**Exercise directions**
Word for word, repeat the records, leaving every picture behind.
+++
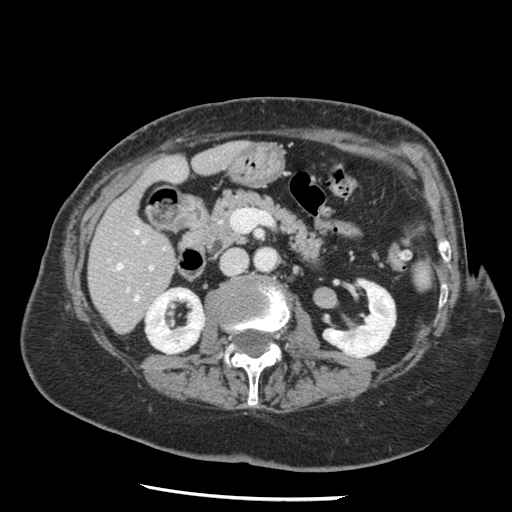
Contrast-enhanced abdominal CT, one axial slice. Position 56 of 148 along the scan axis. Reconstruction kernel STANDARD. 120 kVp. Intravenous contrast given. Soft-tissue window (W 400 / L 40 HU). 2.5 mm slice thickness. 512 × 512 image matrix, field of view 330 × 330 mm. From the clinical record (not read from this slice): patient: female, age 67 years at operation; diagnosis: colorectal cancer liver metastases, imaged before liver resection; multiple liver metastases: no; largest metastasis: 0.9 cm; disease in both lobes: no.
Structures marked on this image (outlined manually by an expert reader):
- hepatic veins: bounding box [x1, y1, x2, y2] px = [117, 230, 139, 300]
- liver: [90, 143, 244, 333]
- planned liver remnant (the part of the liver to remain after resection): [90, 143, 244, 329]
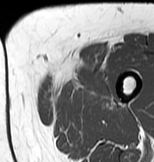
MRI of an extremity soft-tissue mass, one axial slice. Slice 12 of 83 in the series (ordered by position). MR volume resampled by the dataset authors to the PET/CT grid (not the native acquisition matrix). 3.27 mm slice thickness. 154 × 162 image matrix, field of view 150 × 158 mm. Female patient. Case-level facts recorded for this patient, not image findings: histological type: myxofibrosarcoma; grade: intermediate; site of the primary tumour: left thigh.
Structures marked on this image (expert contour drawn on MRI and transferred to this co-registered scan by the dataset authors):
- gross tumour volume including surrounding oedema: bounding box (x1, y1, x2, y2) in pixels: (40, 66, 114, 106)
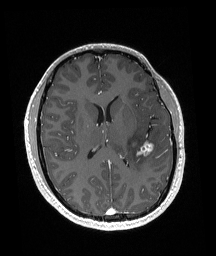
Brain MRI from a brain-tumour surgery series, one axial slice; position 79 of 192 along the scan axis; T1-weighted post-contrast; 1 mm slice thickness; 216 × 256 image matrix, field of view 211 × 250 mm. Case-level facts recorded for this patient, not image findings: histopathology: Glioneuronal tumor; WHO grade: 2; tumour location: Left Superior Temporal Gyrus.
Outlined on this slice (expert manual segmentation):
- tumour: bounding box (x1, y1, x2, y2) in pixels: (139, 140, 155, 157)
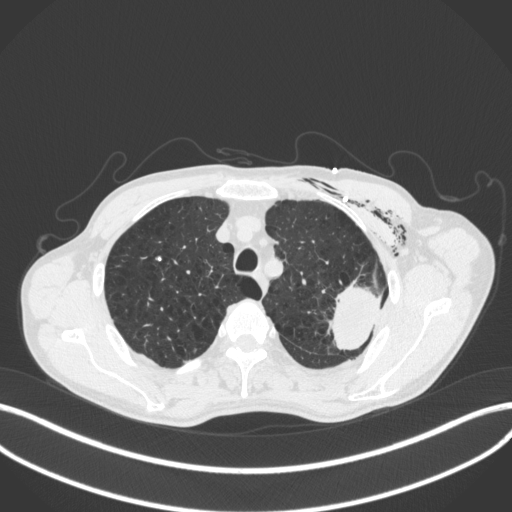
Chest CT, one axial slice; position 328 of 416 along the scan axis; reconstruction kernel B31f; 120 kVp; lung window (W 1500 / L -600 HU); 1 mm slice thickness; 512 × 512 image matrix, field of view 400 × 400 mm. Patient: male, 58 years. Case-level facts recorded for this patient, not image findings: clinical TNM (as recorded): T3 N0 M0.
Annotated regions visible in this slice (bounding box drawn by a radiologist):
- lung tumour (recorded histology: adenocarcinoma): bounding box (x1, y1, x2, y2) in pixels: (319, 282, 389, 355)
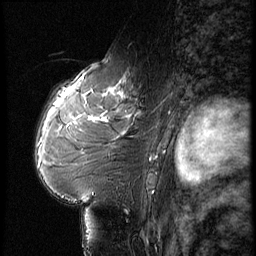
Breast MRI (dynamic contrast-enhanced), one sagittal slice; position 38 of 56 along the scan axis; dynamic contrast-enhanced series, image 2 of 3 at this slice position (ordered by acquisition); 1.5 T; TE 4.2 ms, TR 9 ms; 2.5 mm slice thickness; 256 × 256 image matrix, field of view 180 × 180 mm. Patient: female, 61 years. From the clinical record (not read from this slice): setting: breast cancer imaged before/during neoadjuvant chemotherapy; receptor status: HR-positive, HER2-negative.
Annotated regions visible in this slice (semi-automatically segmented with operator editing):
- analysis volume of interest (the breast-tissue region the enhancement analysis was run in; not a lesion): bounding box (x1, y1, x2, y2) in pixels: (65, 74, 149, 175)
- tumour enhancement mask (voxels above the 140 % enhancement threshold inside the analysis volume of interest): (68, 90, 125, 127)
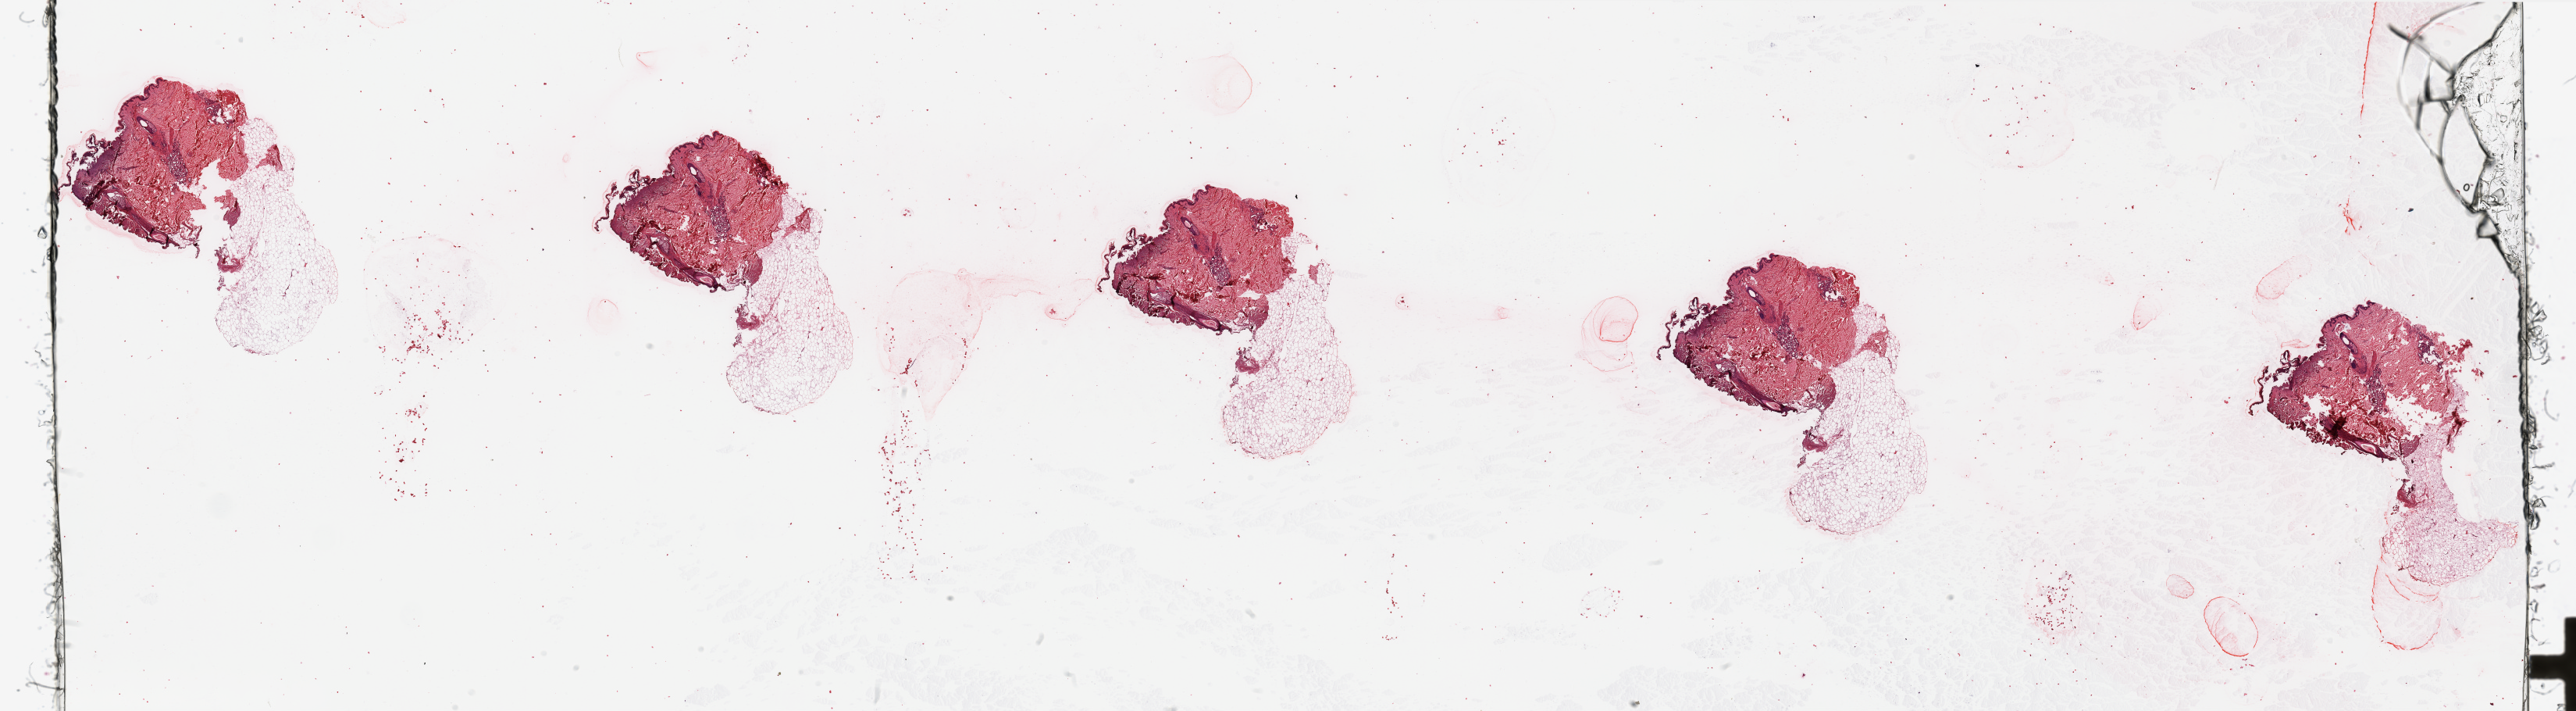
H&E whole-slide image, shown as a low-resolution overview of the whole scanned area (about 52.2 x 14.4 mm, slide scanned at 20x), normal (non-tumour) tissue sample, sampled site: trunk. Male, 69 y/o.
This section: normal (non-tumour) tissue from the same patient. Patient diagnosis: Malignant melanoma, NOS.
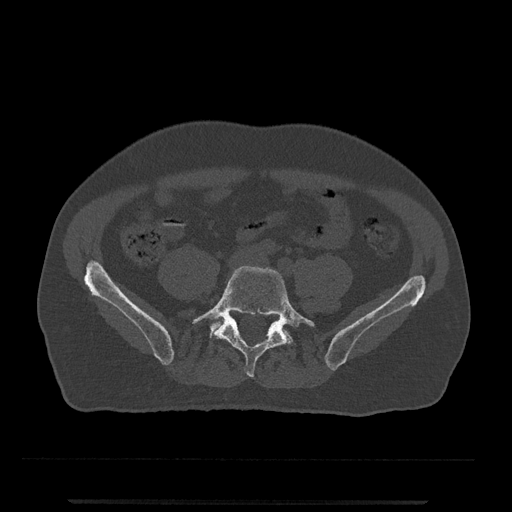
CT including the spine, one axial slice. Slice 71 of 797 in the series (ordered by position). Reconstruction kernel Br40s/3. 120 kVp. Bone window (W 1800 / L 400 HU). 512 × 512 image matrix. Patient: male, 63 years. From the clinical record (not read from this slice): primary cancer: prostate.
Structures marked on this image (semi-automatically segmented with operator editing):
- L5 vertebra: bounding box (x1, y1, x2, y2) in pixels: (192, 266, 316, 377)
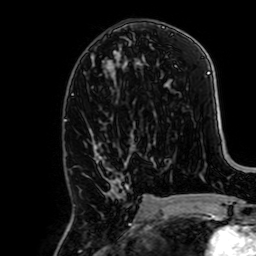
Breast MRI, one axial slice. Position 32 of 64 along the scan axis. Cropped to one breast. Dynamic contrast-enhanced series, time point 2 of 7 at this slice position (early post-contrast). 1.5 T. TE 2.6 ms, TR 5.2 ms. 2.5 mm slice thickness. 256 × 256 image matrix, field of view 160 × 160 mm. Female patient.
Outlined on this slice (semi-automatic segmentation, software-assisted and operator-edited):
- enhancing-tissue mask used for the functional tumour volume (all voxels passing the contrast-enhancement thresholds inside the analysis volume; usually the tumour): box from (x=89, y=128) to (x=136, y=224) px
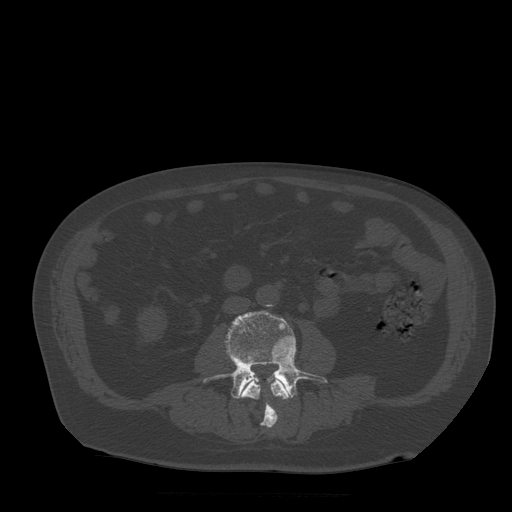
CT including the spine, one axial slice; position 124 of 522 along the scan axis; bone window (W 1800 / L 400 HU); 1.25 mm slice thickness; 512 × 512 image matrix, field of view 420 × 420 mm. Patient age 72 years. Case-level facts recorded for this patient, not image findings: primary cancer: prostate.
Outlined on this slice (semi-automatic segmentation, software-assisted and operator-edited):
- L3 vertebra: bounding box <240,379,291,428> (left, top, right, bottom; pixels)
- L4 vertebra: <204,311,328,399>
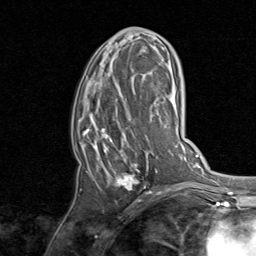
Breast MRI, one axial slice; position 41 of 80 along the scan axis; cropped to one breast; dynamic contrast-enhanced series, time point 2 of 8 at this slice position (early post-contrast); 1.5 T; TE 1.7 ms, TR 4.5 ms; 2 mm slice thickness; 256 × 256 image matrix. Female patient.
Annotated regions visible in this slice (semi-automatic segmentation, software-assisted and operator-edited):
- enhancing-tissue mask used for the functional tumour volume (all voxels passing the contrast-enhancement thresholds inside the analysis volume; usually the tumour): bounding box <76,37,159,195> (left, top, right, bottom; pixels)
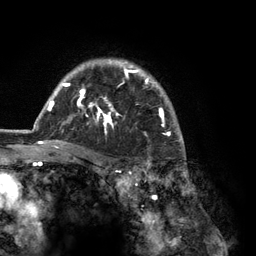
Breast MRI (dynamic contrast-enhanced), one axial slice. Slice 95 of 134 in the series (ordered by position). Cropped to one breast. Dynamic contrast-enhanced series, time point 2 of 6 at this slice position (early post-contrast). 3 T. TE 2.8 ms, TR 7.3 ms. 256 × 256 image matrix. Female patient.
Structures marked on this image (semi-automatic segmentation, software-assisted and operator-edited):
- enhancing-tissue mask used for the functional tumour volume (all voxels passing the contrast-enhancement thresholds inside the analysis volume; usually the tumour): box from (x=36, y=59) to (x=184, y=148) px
+++
**Exercise solution**
Contrast-enhanced abdominal CT, one axial slice. Position 56 of 148 along the scan axis. Reconstruction kernel STANDARD. 120 kVp. Intravenous contrast given. Soft-tissue window (W 400 / L 40 HU). 2.5 mm slice thickness. 512 × 512 image matrix, field of view 330 × 330 mm. From the clinical record (not read from this slice): patient: female, age 67 years at operation; diagnosis: colorectal cancer liver metastases, imaged before liver resection; multiple liver metastases: no; largest metastasis: 0.9 cm; disease in both lobes: no.
Structures marked on this image (outlined manually by an expert reader):
- hepatic veins: bounding box [x1, y1, x2, y2] px = [117, 230, 139, 300]
- liver: [90, 143, 244, 333]
- planned liver remnant (the part of the liver to remain after resection): [90, 143, 244, 329]
MRI of an extremity soft-tissue mass, one axial slice. Slice 12 of 83 in the series (ordered by position). MR volume resampled by the dataset authors to the PET/CT grid (not the native acquisition matrix). 3.27 mm slice thickness. 154 × 162 image matrix, field of view 150 × 158 mm. Female patient. Case-level facts recorded for this patient, not image findings: histological type: myxofibrosarcoma; grade: intermediate; site of the primary tumour: left thigh.
Structures marked on this image (expert contour drawn on MRI and transferred to this co-registered scan by the dataset authors):
- gross tumour volume including surrounding oedema: bounding box (x1, y1, x2, y2) in pixels: (40, 66, 114, 106)
Brain MRI from a brain-tumour surgery series, one axial slice; position 79 of 192 along the scan axis; T1-weighted post-contrast; 1 mm slice thickness; 216 × 256 image matrix, field of view 211 × 250 mm. Case-level facts recorded for this patient, not image findings: histopathology: Glioneuronal tumor; WHO grade: 2; tumour location: Left Superior Temporal Gyrus.
Outlined on this slice (expert manual segmentation):
- tumour: bounding box (x1, y1, x2, y2) in pixels: (139, 140, 155, 157)
Chest CT, one axial slice; position 328 of 416 along the scan axis; reconstruction kernel B31f; 120 kVp; lung window (W 1500 / L -600 HU); 1 mm slice thickness; 512 × 512 image matrix, field of view 400 × 400 mm. Patient: male, 58 years. Case-level facts recorded for this patient, not image findings: clinical TNM (as recorded): T3 N0 M0.
Annotated regions visible in this slice (bounding box drawn by a radiologist):
- lung tumour (recorded histology: adenocarcinoma): bounding box (x1, y1, x2, y2) in pixels: (319, 282, 389, 355)
Breast MRI (dynamic contrast-enhanced), one sagittal slice; position 38 of 56 along the scan axis; dynamic contrast-enhanced series, image 2 of 3 at this slice position (ordered by acquisition); 1.5 T; TE 4.2 ms, TR 9 ms; 2.5 mm slice thickness; 256 × 256 image matrix, field of view 180 × 180 mm. Patient: female, 61 years. From the clinical record (not read from this slice): setting: breast cancer imaged before/during neoadjuvant chemotherapy; receptor status: HR-positive, HER2-negative.
Annotated regions visible in this slice (semi-automatically segmented with operator editing):
- analysis volume of interest (the breast-tissue region the enhancement analysis was run in; not a lesion): bounding box (x1, y1, x2, y2) in pixels: (65, 74, 149, 175)
- tumour enhancement mask (voxels above the 140 % enhancement threshold inside the analysis volume of interest): (68, 90, 125, 127)
H&E whole-slide image, shown as a low-resolution overview of the whole scanned area (about 52.2 x 14.4 mm, slide scanned at 20x), normal (non-tumour) tissue sample, sampled site: trunk. Male, 69 y/o.
This section: normal (non-tumour) tissue from the same patient. Patient diagnosis: Malignant melanoma, NOS.
CT including the spine, one axial slice. Slice 71 of 797 in the series (ordered by position). Reconstruction kernel Br40s/3. 120 kVp. Bone window (W 1800 / L 400 HU). 512 × 512 image matrix. Patient: male, 63 years. From the clinical record (not read from this slice): primary cancer: prostate.
Structures marked on this image (semi-automatically segmented with operator editing):
- L5 vertebra: bounding box (x1, y1, x2, y2) in pixels: (192, 266, 316, 377)
Breast MRI, one axial slice. Position 32 of 64 along the scan axis. Cropped to one breast. Dynamic contrast-enhanced series, time point 2 of 7 at this slice position (early post-contrast). 1.5 T. TE 2.6 ms, TR 5.2 ms. 2.5 mm slice thickness. 256 × 256 image matrix, field of view 160 × 160 mm. Female patient.
Outlined on this slice (semi-automatic segmentation, software-assisted and operator-edited):
- enhancing-tissue mask used for the functional tumour volume (all voxels passing the contrast-enhancement thresholds inside the analysis volume; usually the tumour): box from (x=89, y=128) to (x=136, y=224) px
CT including the spine, one axial slice; position 124 of 522 along the scan axis; bone window (W 1800 / L 400 HU); 1.25 mm slice thickness; 512 × 512 image matrix, field of view 420 × 420 mm. Patient age 72 years. Case-level facts recorded for this patient, not image findings: primary cancer: prostate.
Outlined on this slice (semi-automatic segmentation, software-assisted and operator-edited):
- L3 vertebra: bounding box <240,379,291,428> (left, top, right, bottom; pixels)
- L4 vertebra: <204,311,328,399>
Breast MRI, one axial slice; position 41 of 80 along the scan axis; cropped to one breast; dynamic contrast-enhanced series, time point 2 of 8 at this slice position (early post-contrast); 1.5 T; TE 1.7 ms, TR 4.5 ms; 2 mm slice thickness; 256 × 256 image matrix. Female patient.
Annotated regions visible in this slice (semi-automatic segmentation, software-assisted and operator-edited):
- enhancing-tissue mask used for the functional tumour volume (all voxels passing the contrast-enhancement thresholds inside the analysis volume; usually the tumour): bounding box <76,37,159,195> (left, top, right, bottom; pixels)
Breast MRI (dynamic contrast-enhanced), one axial slice. Slice 95 of 134 in the series (ordered by position). Cropped to one breast. Dynamic contrast-enhanced series, time point 2 of 6 at this slice position (early post-contrast). 3 T. TE 2.8 ms, TR 7.3 ms. 256 × 256 image matrix. Female patient.
Structures marked on this image (semi-automatic segmentation, software-assisted and operator-edited):
- enhancing-tissue mask used for the functional tumour volume (all voxels passing the contrast-enhancement thresholds inside the analysis volume; usually the tumour): box from (x=36, y=59) to (x=184, y=148) px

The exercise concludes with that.